* _Text block_:

•••

Skip to content

Configuring Scheduled Tasks

Validibot uses Celery with Celery Beat for scheduled task execution. This provides a self-contained solution that works in any Docker deployment.

Architecture Overview

┌─────────────────────────────────────────────────────────────────┐
│                     Docker Compose Stack                         │
├─────────────────────────────────────────────────────────────────┤
│                                                                  │
│  ┌──────────────┐  ┌──────────────┐  ┌──────────────┐          │
│  │   Django     │  │   Worker     │  │  Beat        │          │
│  │   (Web)      │  │   (Celery)   │  │ (Scheduler)  │          │
│  └──────────────┘  └──────────────┘  └──────────────┘          │
│         │                 │                  │                   │
│         └────────────┬────┴──────────────────┘                  │
│                      │                                           │
│               ┌──────┴──────┐                                   │
│               │    Redis    │                                   │
│               │   (Broker)  │                                   │
│               └─────────────┘                                   │
│                                                                  │
└─────────────────────────────────────────────────────────────────┘

Components

  • Web: Django application serving HTTP requests
  • Worker: Celery worker processing background tasks
  • Beat: Celery Beat scheduler triggering periodic tasks
  • Redis: Message broker for task communication

Scheduled Tasks

The following tasks run on schedules (configured via Django admin or data migration):

Task Default Schedule Description
purge_expired_submissions Hourly Remove expired user submission content
purge_expired_outputs Hourly Remove expired validation outputs
process_purge_retries Every 5 minutes Retry failed purge operations
cleanup_stuck_runs Every 10 minutes Mark hung runs as failed
cleanup_orphaned_containers Every 10 minutes Remove orphaned Docker containers (Docker Compose only)

•••

* _Record excerpts_:
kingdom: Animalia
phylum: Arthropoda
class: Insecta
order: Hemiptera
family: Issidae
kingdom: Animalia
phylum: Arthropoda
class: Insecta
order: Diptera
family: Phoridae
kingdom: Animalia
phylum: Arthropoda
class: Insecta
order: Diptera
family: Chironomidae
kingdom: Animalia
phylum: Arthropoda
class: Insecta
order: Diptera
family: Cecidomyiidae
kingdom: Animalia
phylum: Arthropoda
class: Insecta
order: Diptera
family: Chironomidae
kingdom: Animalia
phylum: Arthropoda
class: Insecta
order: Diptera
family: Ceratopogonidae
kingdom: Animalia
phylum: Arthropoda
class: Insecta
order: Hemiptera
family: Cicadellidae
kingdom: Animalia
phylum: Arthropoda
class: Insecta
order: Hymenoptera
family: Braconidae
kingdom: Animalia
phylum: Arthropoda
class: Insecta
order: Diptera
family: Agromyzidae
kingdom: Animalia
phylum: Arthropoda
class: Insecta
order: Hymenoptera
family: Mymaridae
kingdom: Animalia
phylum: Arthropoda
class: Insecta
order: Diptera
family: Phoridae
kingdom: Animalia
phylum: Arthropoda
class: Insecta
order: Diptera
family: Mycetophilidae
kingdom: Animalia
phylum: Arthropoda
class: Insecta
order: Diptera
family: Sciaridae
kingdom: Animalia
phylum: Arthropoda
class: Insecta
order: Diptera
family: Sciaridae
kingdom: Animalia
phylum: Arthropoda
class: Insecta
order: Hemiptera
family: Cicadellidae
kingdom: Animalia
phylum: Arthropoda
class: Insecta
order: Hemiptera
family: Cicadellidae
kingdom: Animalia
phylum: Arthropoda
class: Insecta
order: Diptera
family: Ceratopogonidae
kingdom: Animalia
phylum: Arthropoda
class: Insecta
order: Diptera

•••

* _Prompt 1_: According to the page on configuring scheduled tasks, why does Validibot use Celery with Celery Beat for scheduled task execution? Answer in one to three sentences.
* _Prompt 2_: From the page on configuring scheduled tasks, reproduce everything from "Task Default Schedule" down to "(Docker Compose only)" without any changes.
* _Prompt 3_: Write the next part of the page on configuring scheduled tasks, picking up after its final line.

* _Response 1_: Celery with Celery Beat gives Validibot a self-contained solution for scheduled task execution. That solution works in any Docker deployment.

* _Response 2_:
Task Default Schedule Description
purge_expired_submissions Hourly Remove expired user submission content
purge_expired_outputs Hourly Remove expired validation outputs
process_purge_retries Every 5 minutes Retry failed purge operations
cleanup_stuck_runs Every 10 minutes Mark hung runs as failed
cleanup_orphaned_containers Every 10 minutes Remove orphaned Docker containers (Docker Compose only)

* _Response 3_:
cleanup_idempotency_keys Daily at 3 AM Remove expired idempotency keys
cleanup_callback_receipts Weekly (Sunday 4 AM) Clean old callback receipts
clear_sessions Daily at 2 AM Remove expired Django sessions

Configuration

Docker Compose Setup

The Docker Compose files include the Celery worker and Beat scheduler:

services:
  # ... existing services ...

  celery_worker:
    # Celery worker - processes background tasks
    <<: *django
    command: ["celery", "-A", "config", "worker", "--loglevel=info"]
    ports: []
    environment:
      - APP_ROLE=celery_worker

  celery_beat:
    # Celery Beat - triggers periodic tasks
    <<: *django
    command: ["celery", "-A", "config", "beat", "--loglevel=info", "--scheduler", "django_celery_beat.schedulers:DatabaseScheduler"]
    ports: []
    environment:
      - APP_ROLE=celery_beat

Environment Variables

Variable Default Description
REDIS_URL redis://localhost:6379/0 Redis connection URL
CELERY_WORKER_CONCURRENCY 1 Number of worker processes

Django Settings

The Celery configuration is in config/settings/base.py:

# Celery task queue configuration
CELERY_BROKER_URL = REDIS_URL
CELERY_RESULT_BACKEND = None  # Fire-and-forget; state in Django models
CELERY_TASK_SERIALIZER = "json"
CELERY_ACCEPT_CONTENT = ["json"]
CELERY_TIMEZONE = TIME_ZONE

# Task execution settings
CELERY_TASK_TRACK_STARTED = True
CELERY_TASK_TIME_LIMIT = 30 * 60  # 30 minutes
CELERY_TASK_SOFT_TIME_LIMIT = 25 * 60  # 25 minutes

# Worker settings
CELERY_WORKER_PREFETCH_MULTIPLIER = 1
CELERY_WORKER_CONCURRENCY = 1  # Configurable via env var

# Beat scheduler - uses database for schedule storage
CELERY_BEAT_SCHEDULER = "django_celery_beat.schedulers:DatabaseScheduler"

Managing Schedules

Django Admin

The Django admin provides a UI for managing periodic tasks at /admin/django_celery_beat/:

  • Periodic Tasks: View, create, edit, or disable scheduled tasks
  • Crontab Schedules: Define cron-style schedules
  • Interval Schedules: Define interval-based schedules (every N seconds/minutes/hours)
  • Clocked Schedules: Define one-time execution at a specific time

Modifying Schedules

To change when a task runs:

  1. Go to Django Admin → Periodic Tasks
  2. Find the task (e.g., "Purge expired submissions")
  3. Click to edit
  4. Change the crontab or interval schedule
  5. Save

Changes take effect on the next Beat scheduler sync (typically within 5 minutes).

Disabling Tasks

To temporarily disable a scheduled task:

  1. Go to Django Admin → Periodic Tasks
  2. Find the task
  3. Uncheck "Enabled"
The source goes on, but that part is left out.